Résumé: Avant de s’échouer sur une île étrange, Alouette a fait un long voyage en mer enfermée dans un cercueil en bois. Seule, désorientée, elle ne se souvient de rien à part de Pilou, son petit frère qui n’est pas à ses côtés. Bien décidée à le retrouver, elle va d’abord devoir survivre ! Car cette terre est hostile et peuplées d’animaux inquiétants. Livrée à elle-même, sans repères, Alouette est miraculeusement recueillie par les deux seuls habitants de l'ile : un ancien capitaine de la navale un peu farfelu et une femme austère qui cache un lourd secret. Cela fait bien longtemps qu’ils ont renoncé à l’idée de quitter cette île, trop dangereux. Pourtant Alouette garde espoir, elle sait que son frère a besoin d’elle… À mesure qu’elle s’acclimate, des bribes de souvenirs vont refaire surface, ces flashs lui révèlent un passé trouble où la misère et le froid vous transpercent les os. Mais qui est vraiment Alouette et d’où vient-elle ? Bientôt la jeune fille va redoubler d’efforts pour construire un radeau. Elle n’a qu’un but, quitter cette maudite île où hallucinations, rêves et créatures hybrides se confondent. Mais rattrapée par ses souvenirs, elle devra faire face à ses démons et accepter son passé si elle veut avancer…

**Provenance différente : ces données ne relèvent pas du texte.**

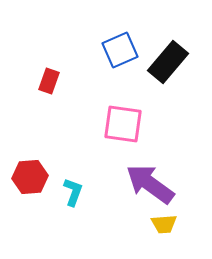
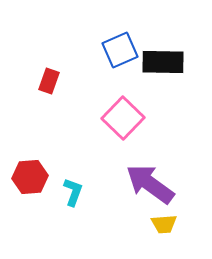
black rectangle: moved 5 px left; rotated 51 degrees clockwise
pink square: moved 6 px up; rotated 36 degrees clockwise
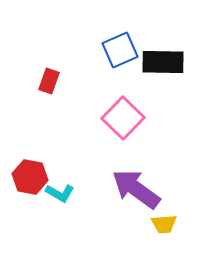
red hexagon: rotated 16 degrees clockwise
purple arrow: moved 14 px left, 5 px down
cyan L-shape: moved 13 px left, 1 px down; rotated 100 degrees clockwise
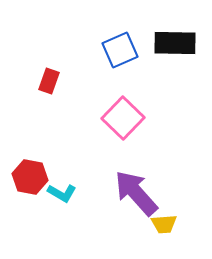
black rectangle: moved 12 px right, 19 px up
purple arrow: moved 4 px down; rotated 12 degrees clockwise
cyan L-shape: moved 2 px right
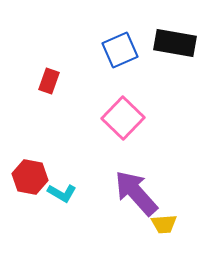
black rectangle: rotated 9 degrees clockwise
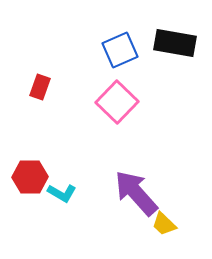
red rectangle: moved 9 px left, 6 px down
pink square: moved 6 px left, 16 px up
red hexagon: rotated 12 degrees counterclockwise
yellow trapezoid: rotated 48 degrees clockwise
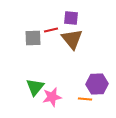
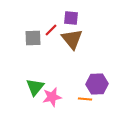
red line: rotated 32 degrees counterclockwise
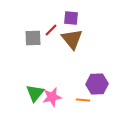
green triangle: moved 6 px down
orange line: moved 2 px left, 1 px down
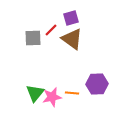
purple square: rotated 21 degrees counterclockwise
brown triangle: rotated 15 degrees counterclockwise
orange line: moved 11 px left, 7 px up
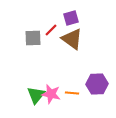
green triangle: moved 1 px right, 2 px down
pink star: moved 1 px left, 3 px up; rotated 24 degrees clockwise
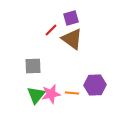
gray square: moved 28 px down
purple hexagon: moved 2 px left, 1 px down
pink star: rotated 24 degrees counterclockwise
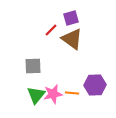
pink star: moved 2 px right
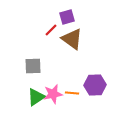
purple square: moved 4 px left, 1 px up
green triangle: moved 2 px down; rotated 18 degrees clockwise
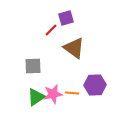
purple square: moved 1 px left, 1 px down
brown triangle: moved 2 px right, 9 px down
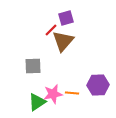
brown triangle: moved 11 px left, 7 px up; rotated 35 degrees clockwise
purple hexagon: moved 3 px right
green triangle: moved 1 px right, 5 px down
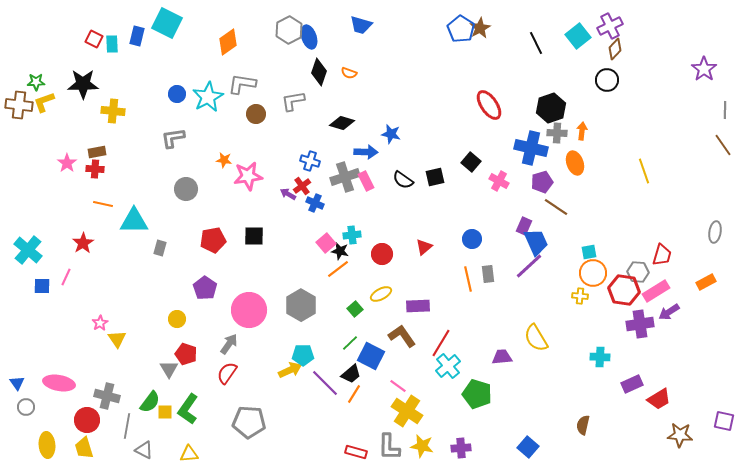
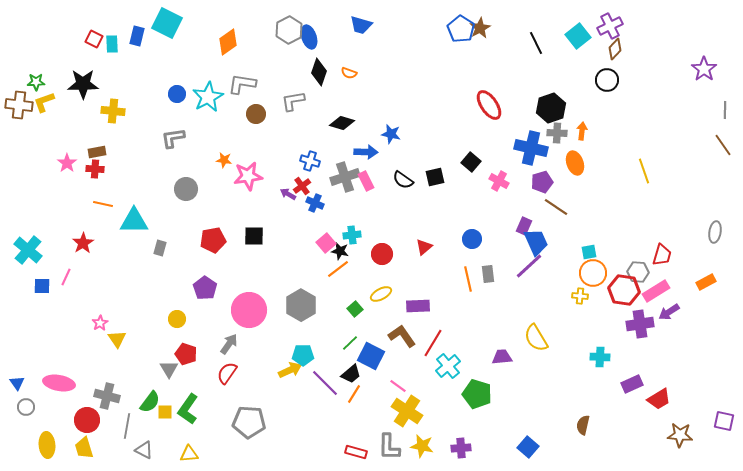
red line at (441, 343): moved 8 px left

Récit aux allures survivalistes aux confins de la folie et du difficile chemin vers l’acceptation, Alouette nous surprend par sa fluidité narrative et la richesse de ses différents niveaux de lecture. Une œuvre sensible et subtile pour un jeune dessinateur prometteur qui signe là son premier album solo.
A
u milieu d'une forêt à l'atmosphère lugubre, une caisse en bois flotte sur l'eau. Alouette soulève le couvercle et se demande ce qu'elle fait là. Ce dont elle se souvient, c'est de son petit frère Pilou qu’elle protégeait des nombreux dangers de la ville où ils vivaient de rapines. Elle accoste sur un îlot et espère qu’il a pu, lui aussi, y parvenir. Seule, elle explore et tente de survivre. Un jour, elle finit par rencontrer Orville et Whisky, deux naufragés qui cohabitent là depuis longtemps. Progressivement, une complicité s’installe, des liens se créent. Cependant, Alouette demeure convaincue que Pilou est toujours quelque part. Si seulement elle pouvait réussir à se rappeler de tout ce qui s’est passé avant…
Dans une ambiance sombre et oppressante, Alouette plonge au cœur de la tourmente une jeune fille déterminée à s'en sortir et à retrouver le seul membre de sa famille encore en vie. Si elle s'allie à un duo de confiance, elle devra néanmoins faire face à d'effrayantes créatures comme tout droit sorties des enfers. L'héroïne cherche à quitter cette île à tout prix. Pour sa première bd en tant qu’auteur complet, Andréa Delcorte explique qu'il «situe l’histoire vers le 16e siècle, après le moyen-âge, entre la Renaissance et l’époque moderne». Il cite également comme influences Bruegel, Miyazaki et Georges Beuville. Dans ce récit s’entremêlent survie, mémoire traumatique et quête identitaire. L’architecture narrative est la principale force d’Alouette ; elle se déploie sur deux axes temporels distincts : l’arrivée de l'adolescente sur une zone hostile d'un coté et de l’autre, les bribes fragmentées de son passé violent où elle résistait à la pauvreté et la faim avec son frère, son dernier ancrage. Cette alternance spatiotemporelle renforce l’aspect onirique de l'intrigue et génère du mystère et de la tension, les informations n'étant distillées qu’au compte-goutte.
Loin d'être esthétique, le trait lâché et tremblotant oscille entre réalisme brut et visions hallucinées ; l'artiste captive par ce style graphique hypnotique.
Derrière cette fable aux accents horrifiques et survivalistes se cache un aspect humain qui explore la résilience et la lutte contre ses propres démons.